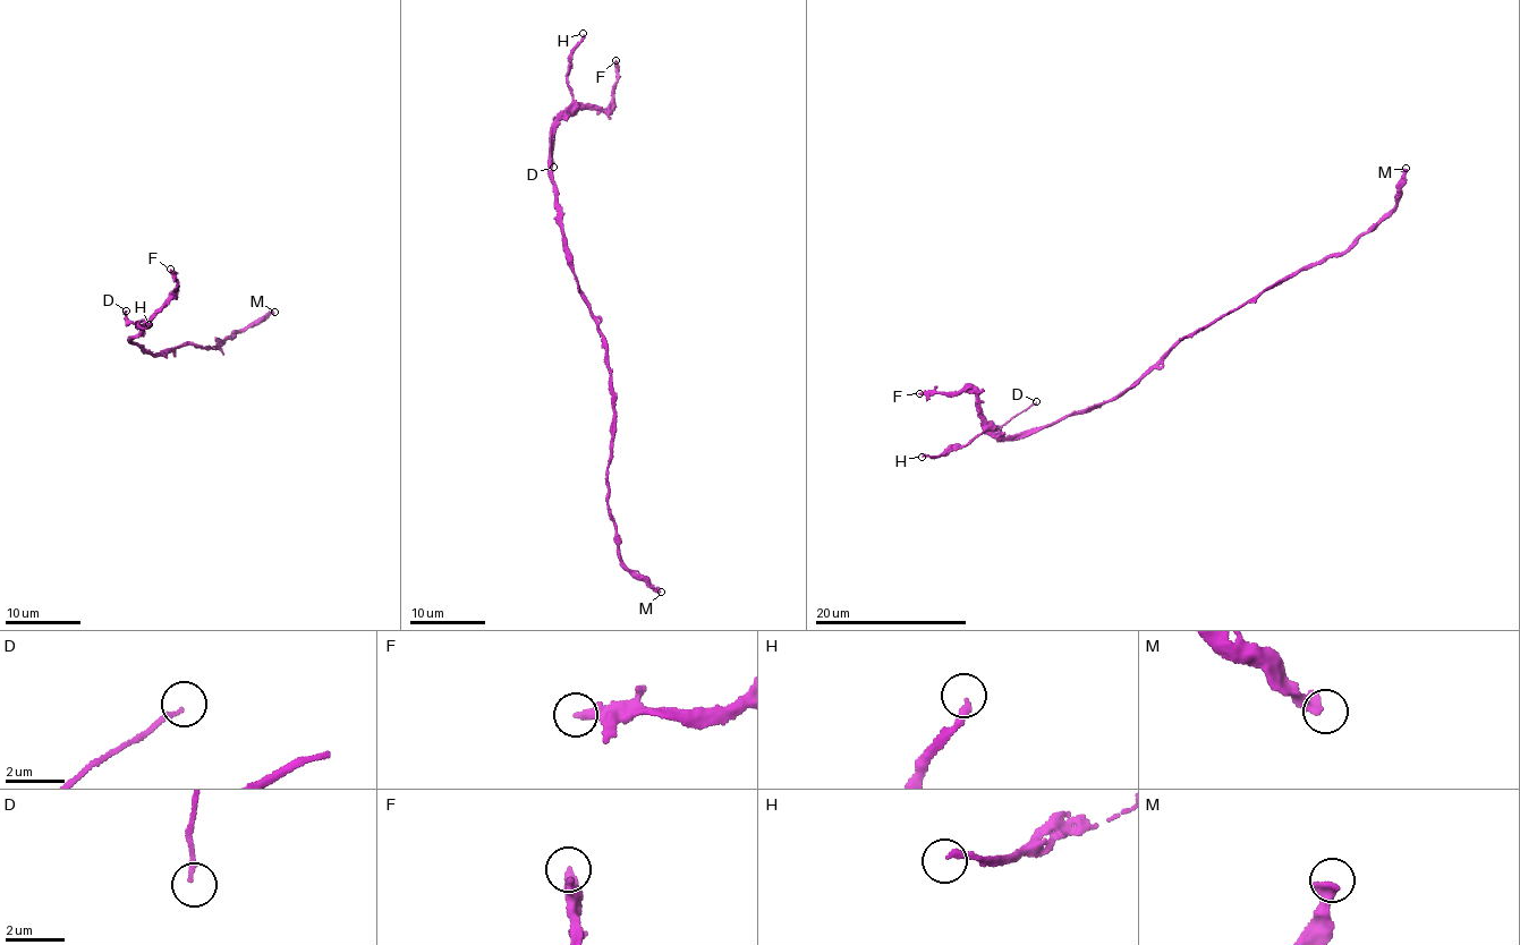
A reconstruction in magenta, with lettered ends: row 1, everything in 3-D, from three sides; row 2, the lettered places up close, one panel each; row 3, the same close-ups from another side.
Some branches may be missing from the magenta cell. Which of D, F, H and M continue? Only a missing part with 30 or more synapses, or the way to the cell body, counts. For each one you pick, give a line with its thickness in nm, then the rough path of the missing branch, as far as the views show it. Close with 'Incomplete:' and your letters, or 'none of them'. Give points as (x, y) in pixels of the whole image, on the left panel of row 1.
F: calibre 320 nm; course (170, 269), (162, 269), (153, 260), (141, 267), (146, 270), (151, 262), (146, 250), (135, 260), (128, 254)
Incomplete: F

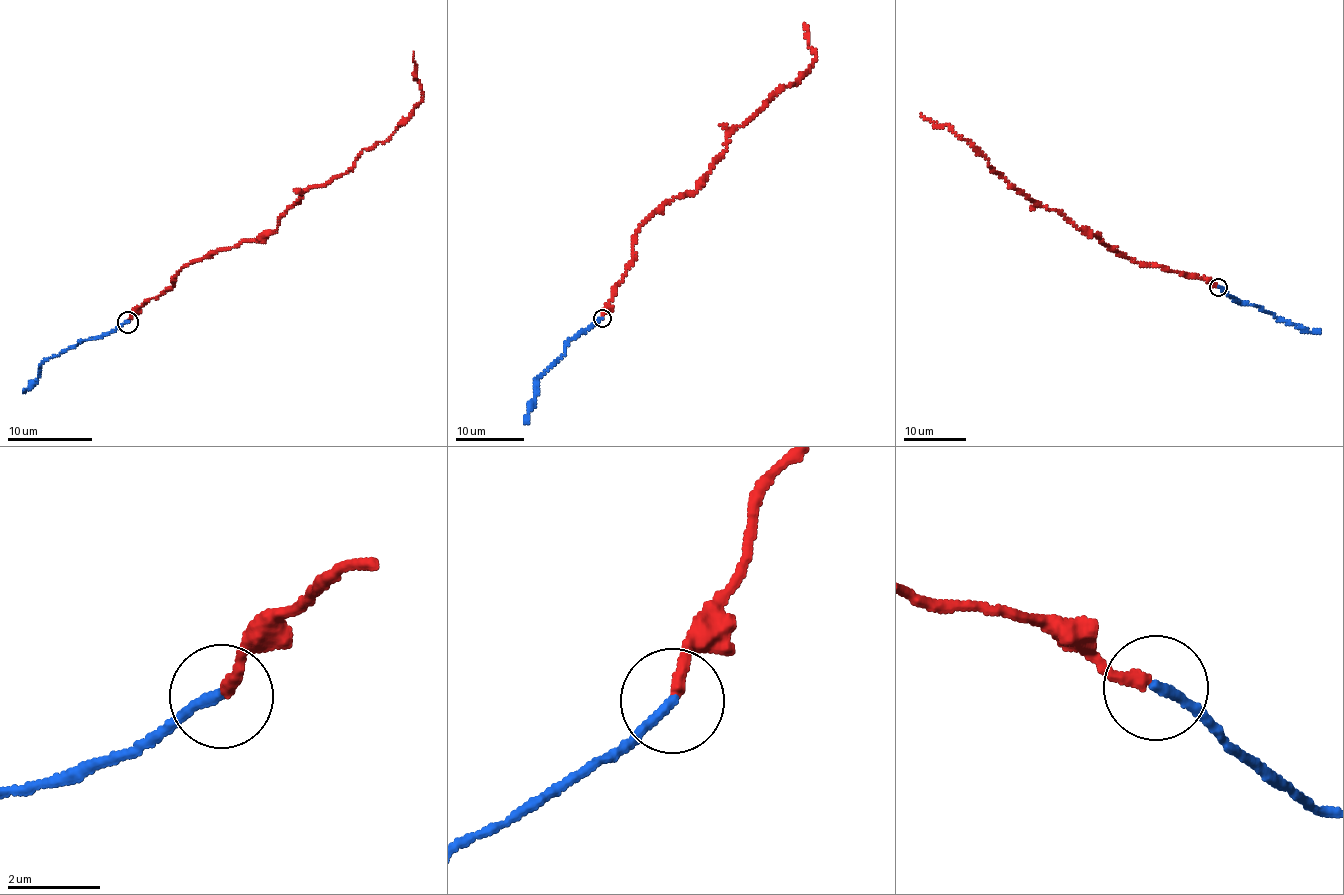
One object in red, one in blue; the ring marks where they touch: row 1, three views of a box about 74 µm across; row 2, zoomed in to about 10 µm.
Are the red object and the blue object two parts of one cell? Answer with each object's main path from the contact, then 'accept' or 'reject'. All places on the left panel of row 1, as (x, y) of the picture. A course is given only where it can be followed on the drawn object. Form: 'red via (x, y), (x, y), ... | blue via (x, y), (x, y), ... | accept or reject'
red via (127, 320), (181, 267), (268, 236), (301, 194), (384, 142), (421, 100), (413, 51) | blue via (127, 322), (41, 364), (37, 379), (23, 391) | reject

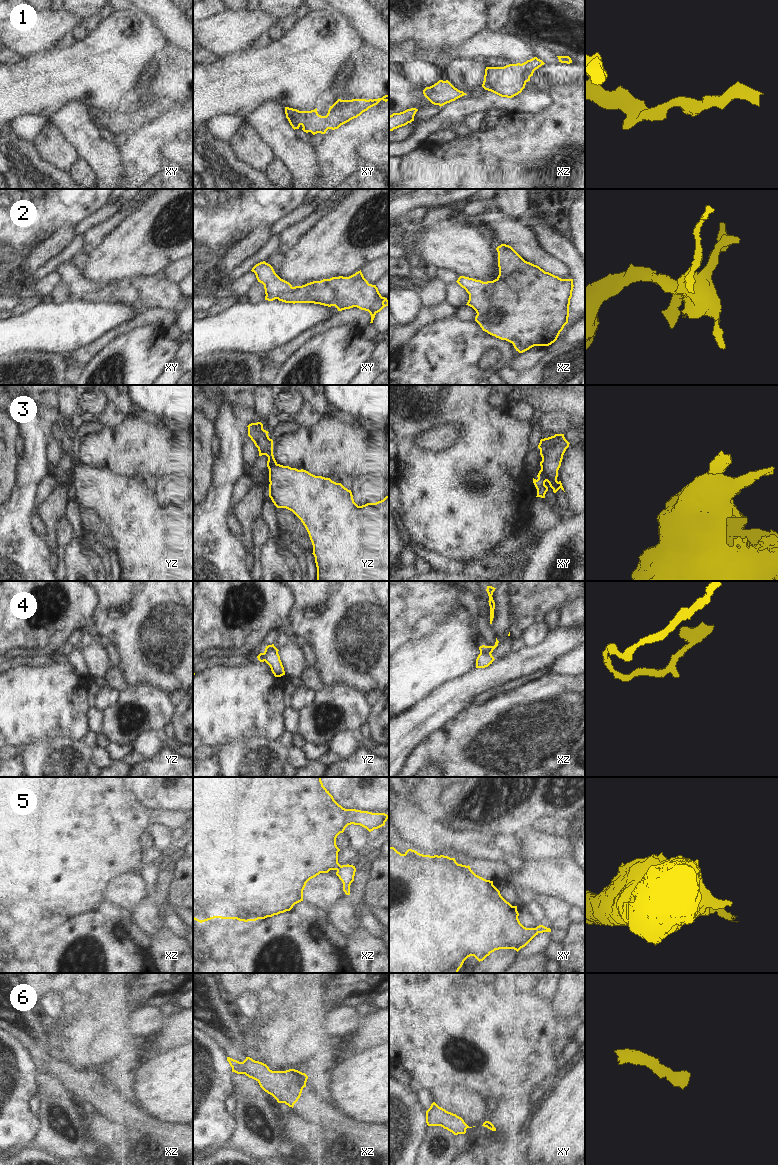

○ ○ ○ ○

Task details
Go over the data and return every line that includes the word "three".

Written answer
A reconstruction in magenta, with lettered ends: row 1, everything in 3-D, from three sides; row 2, the lettered places up close, one panel each; row 3, the same close-ups from another side.
One object in red, one in blue; the ring marks where they touch: row 1, three views of a box about 74 µm across; row 2, zoomed in to about 10 µm.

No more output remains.